A court in India has sentenced senior Kashmiri separatist leader Yasin Malik to life imprisonment after convicting him of funding terrorism.
He was found guilty of participating in and funding terrorist acts and involvement in a criminal conspiracy.
Malik told the court he gave up arms in the 1990s.
Tens of thousands of people have been killed in Muslim-majority Kashmir since an armed revolt against rule by India, which is mostly Hindu, erupted in 1989.
The court in the capital Delhi gave Malik 56 two life sentences and five 10-year jail terms, all to be served concurrently.
India’s National Investigating Agency (NIA), which deals with anti-terror crimes, had demanded the death penalty for Malik, the leader of the pro-independence Jammu and Kashmiri Liberation Front (JKLF).
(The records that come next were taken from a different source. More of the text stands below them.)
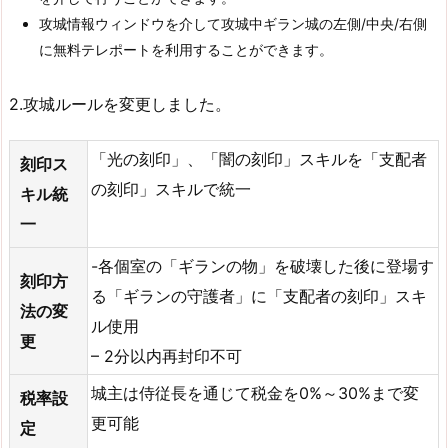
攻城情報ウィンドウを介して攻城中ギラン城の左側/中央/右側
に無料テレポートを利用することができます。
2.攻城ルールを変更しました。
「光の刻印」、「闇の刻印」スキルを「支配者
刻印ス
の刻印」スキルで統一
キル統
一
-各個室の「ギランの物」を破壊した後に登場す
刻印方
る「ギランの守護者」に「支配者の刻印」スキ
法の変
ル使用
更
– 2分以内再封印不可
城主は侍従長を通じて税金を0%～30%まで変
税率設
更可能
定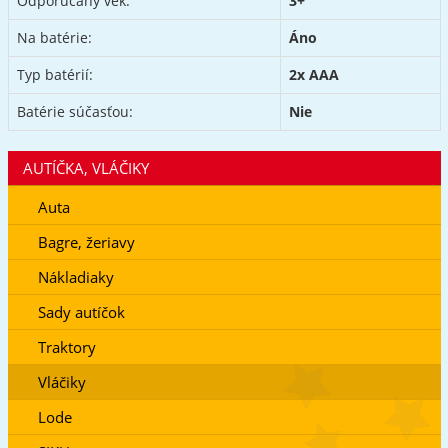
Odporúčaný vek:
3+
Na batérie:
Áno
Typ batérií:
2x AAA
Batérie súčasťou:
Nie
AUTÍČKA, VLÁČIKY
Auta
Bagre, žeriavy
Nákladiaky
Sady autíčok
Traktory
Vláčiky
Lode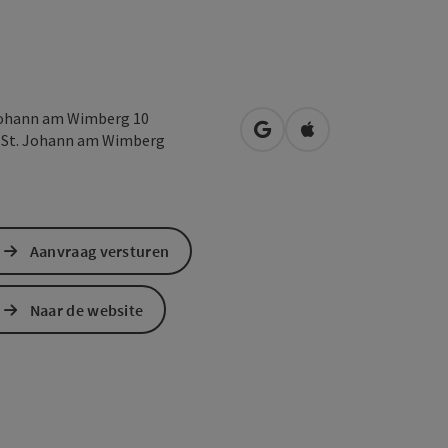
Johann am Wimberg 10
Openen in Google Maps
Openen in Apple M
2
St. Johann am Wimberg
Aanvraag versturen
Naar de website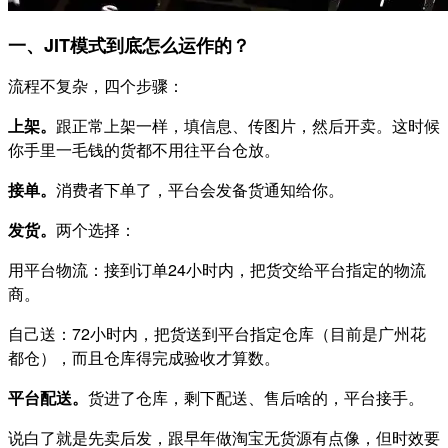
一、JIT模式到底怎么运作的？
流程不复杂，四个步骤：
上架。
跟正常上架一样，填信息、传图片，然后开卖。这时候
你手里一毛钱的货都不用往平台仓放。
接单。
消费者下单了，平台会发备货通知给你。
发货。
两个选择：
用平台物流：接到订单24小时内，把货交给平台指定的物流
商。
自己送：72小时内，把货送到平台指定仓库（目前是广州花
都仓），而且仓库得完成验收才算数。
平台配送。
货进了仓库，剩下配送、售后啥的，平台接手。
说白了就是先卖后发，跟早年做淘宝无货源有点像，但时效要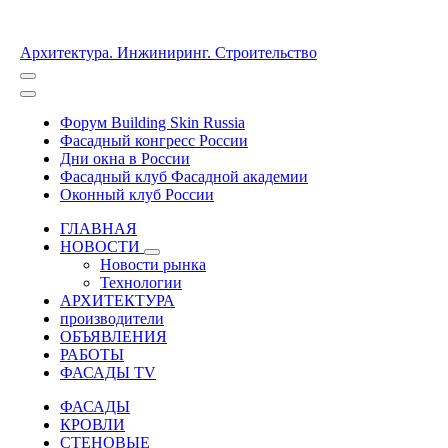
Архитектура. Инжиниринг. Строительство
Форум Building Skin Russia
Фасадный конгресс России
Дни окна в России
Фасадный клуб Фасадной академии
Оконный клуб России
ГЛАВНАЯ
НОВОСТИ
Новости рынка
Технологии
АРХИТЕКТУРА
производители
ОБЪЯВЛЕНИЯ
РАБОТЫ
ФАСАДЫ TV
ФАСАДЫ
КРОВЛИ
СТЕНОВЫЕ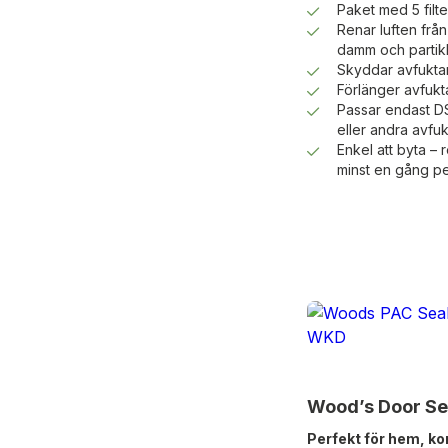
Paket med 5 filte
Renar luften frå
damm och partikl
Skyddar avfukta
Förlänger avfukt
Passar endast D
eller andra avfu
Enkel att byta –
minst en gång pe
Wood’s Door Sea
Perfekt för hem, ko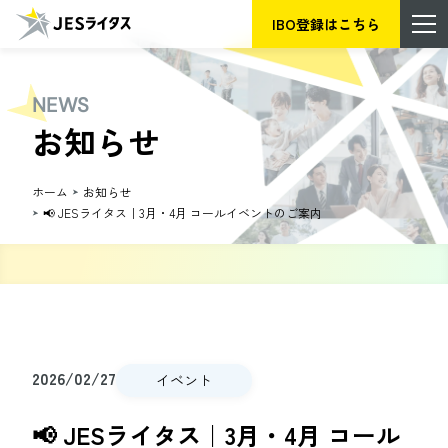
IBO登録はこちら
NEWS
お知らせ
ホーム
お知らせ
📢 JESライタス｜3月・4月 コールイベントのご案内
2026/02/27
イベント
📢 JESライタス｜3月・4月 コール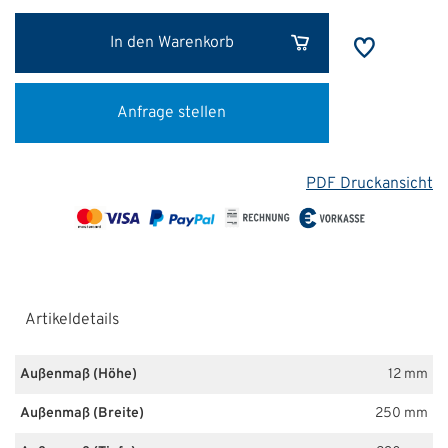
In den Warenkorb
Anfrage stellen
PDF Druckansicht
Artikeldetails
Außenmaß (Höhe)
12 mm
Außenmaß (Breite)
250 mm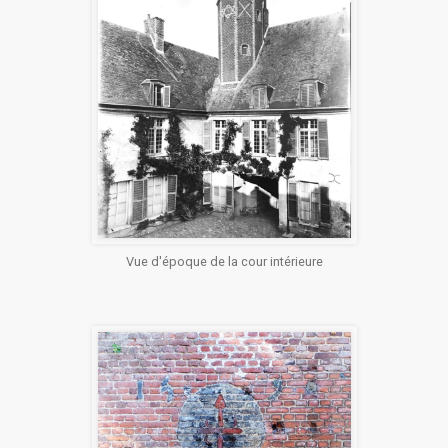
Vue d'époque de la cour intérieure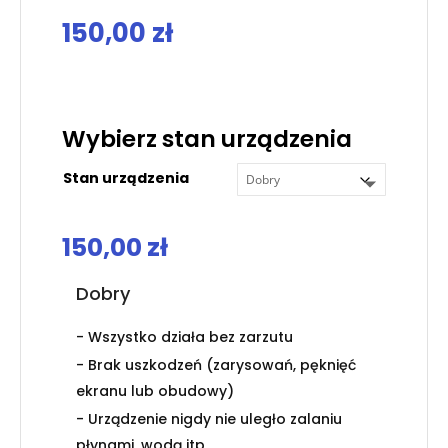
150,00
zł
.
Wybierz stan urządzenia
Stan urządzenia
150,00
zł
Dobry
- Wszystko działa bez zarzutu
- Brak uszkodzeń (zarysowań, pęknięć
ekranu lub obudowy)
- Urządzenie nigdy nie uległo zalaniu
płynami, wodą itp,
The defence had asked for life imprisonment.
Malik was arrested shortly after the JKLF was banned in 2019.
He did not contest the charges brought against him under the stringent Unlawful Activities Prevention Act (UAPA), as well as sedition and criminal conspiracy charges.
Malik told the court that after giving up weapons in 1994, he had “followed the principles of Mahatma Gandhi.
Since then, I have been following non-violent politics in Kashmir.”
He challenged the Indian intelligence agencies to prove that he had been involved in any terror activity since then.
Some of the acts for which he was convicted took place in 2016, prosecutors alleged.
Other charges date back over three decades.